No he didn't...I'm sure he understood the government better than that. He simply cut the best deal that he could...he didn't have much moral choice. His victory was the best he could have gotten, he realized. He was smart, and not too arrogant.
Since Red Cloud continued to send entreaties to Sitting Bull and Crazy Horse to surrender to the reservations and save their people, I don't think you are correct, here.
Red Cloud didn't like the cards he'd been dealt, no doubt about that. But he also realized he was getting as good as he was going to, and did not take to the field against the Americans again. He fought the Americans in peaceful ways, and did get some concessions that way (better reservations, better treatment, replacing bad agents, protection by the Army, improved Native police forces, etc.).
I think that is admirable for a Warrior, but it is immoral to subject your wife and children and grandchildren to this...sorry. You had better have a better than "bleak" chance of gaining a better life for your expected sacrifice than this.
Many did, most did not. Most of the great surrenders were not because the Warriors didn't want to die fighting...they surrendered because the women and children, by dying, starving, and just being scared all the time, influenced the Warriors to surrender.
= = = = =
Problem set:
**a)** Answer these questions about the passage on Red Cloud:
(i) Whom did Red Cloud keep urging to surrender to the reservations?
(ii) In what way did Red Cloud fight the Americans after he stopped taking to the field?
(iii) Who influenced the Warriors to surrender?
**b)** Repeat the passage on Red Cloud, starting with "No he didn't...I'm" and going on through "not too arrogant.".
The material that comes after this passage has no connection to it.

Recorded information:
= = = = =
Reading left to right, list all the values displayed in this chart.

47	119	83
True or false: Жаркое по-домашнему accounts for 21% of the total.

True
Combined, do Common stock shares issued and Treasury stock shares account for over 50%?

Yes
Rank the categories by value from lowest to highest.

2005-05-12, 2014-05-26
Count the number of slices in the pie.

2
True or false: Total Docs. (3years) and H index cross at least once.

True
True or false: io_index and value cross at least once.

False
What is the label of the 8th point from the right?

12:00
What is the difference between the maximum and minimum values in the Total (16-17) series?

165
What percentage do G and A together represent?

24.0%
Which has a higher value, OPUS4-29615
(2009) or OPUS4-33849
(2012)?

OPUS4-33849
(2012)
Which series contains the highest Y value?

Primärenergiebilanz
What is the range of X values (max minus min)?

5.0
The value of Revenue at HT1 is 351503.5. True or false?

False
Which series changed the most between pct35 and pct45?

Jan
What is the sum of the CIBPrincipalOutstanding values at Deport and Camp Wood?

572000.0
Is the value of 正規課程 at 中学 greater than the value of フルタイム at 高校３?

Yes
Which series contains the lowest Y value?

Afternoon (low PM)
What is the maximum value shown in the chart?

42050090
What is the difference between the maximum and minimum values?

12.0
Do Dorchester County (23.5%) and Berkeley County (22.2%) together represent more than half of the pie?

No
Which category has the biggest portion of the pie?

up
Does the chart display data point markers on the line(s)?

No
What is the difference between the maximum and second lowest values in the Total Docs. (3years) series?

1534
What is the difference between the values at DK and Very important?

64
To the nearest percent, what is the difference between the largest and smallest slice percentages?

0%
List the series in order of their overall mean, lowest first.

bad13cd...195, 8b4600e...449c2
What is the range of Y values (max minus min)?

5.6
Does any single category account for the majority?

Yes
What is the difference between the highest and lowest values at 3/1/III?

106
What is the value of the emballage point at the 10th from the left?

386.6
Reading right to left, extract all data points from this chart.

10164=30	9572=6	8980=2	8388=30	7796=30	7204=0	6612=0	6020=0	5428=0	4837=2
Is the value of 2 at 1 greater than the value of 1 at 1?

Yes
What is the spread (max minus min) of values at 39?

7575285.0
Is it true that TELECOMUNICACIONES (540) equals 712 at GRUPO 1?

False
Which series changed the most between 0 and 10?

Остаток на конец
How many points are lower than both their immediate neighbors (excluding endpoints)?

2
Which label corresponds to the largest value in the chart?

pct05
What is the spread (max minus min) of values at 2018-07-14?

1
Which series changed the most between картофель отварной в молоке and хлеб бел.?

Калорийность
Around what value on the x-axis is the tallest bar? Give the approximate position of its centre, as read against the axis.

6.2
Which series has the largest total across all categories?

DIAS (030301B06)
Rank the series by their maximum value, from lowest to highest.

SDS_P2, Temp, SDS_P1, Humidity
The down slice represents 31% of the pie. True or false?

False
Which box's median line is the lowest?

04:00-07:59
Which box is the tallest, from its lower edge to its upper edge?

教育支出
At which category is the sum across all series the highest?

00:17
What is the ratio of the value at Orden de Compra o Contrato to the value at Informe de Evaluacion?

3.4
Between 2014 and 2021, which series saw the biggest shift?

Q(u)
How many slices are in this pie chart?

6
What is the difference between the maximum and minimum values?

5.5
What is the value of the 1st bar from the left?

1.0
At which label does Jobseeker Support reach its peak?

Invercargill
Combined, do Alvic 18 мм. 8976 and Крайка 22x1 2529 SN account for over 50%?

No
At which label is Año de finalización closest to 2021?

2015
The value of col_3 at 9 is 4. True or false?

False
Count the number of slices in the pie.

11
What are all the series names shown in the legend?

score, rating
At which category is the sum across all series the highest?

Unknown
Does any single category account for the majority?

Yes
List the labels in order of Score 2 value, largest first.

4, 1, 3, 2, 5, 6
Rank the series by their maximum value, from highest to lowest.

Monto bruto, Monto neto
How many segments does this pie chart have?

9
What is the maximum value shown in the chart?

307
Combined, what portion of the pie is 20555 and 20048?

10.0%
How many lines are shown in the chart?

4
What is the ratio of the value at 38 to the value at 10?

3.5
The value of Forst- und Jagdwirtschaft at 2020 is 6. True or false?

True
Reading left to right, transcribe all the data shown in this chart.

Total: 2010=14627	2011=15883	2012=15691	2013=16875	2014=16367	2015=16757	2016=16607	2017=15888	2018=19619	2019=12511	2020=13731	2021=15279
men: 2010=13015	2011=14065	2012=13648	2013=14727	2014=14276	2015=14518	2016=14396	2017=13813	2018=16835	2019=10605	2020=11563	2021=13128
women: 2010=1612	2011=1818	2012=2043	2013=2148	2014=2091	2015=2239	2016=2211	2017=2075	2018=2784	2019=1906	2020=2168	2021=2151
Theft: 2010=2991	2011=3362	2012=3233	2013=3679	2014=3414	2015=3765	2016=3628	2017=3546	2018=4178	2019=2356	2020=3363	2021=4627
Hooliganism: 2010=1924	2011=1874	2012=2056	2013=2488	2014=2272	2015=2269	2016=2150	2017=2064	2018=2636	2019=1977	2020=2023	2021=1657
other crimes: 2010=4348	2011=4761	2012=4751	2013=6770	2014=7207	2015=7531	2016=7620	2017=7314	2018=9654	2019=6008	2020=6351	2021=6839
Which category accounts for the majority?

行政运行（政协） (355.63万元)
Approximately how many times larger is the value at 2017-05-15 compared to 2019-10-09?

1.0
= = = = =
Response list:
**a)**
(i) Sitting Bull and Crazy Horse
(ii) In peaceful ways
(iii) The women and children

**b)**
No he didn't...I'm sure he understood the government better than that. He simply cut the best deal that he could...he didn't have much moral choice. His victory was the best he could have gotten, he realized. He was smart, and not too arrogant.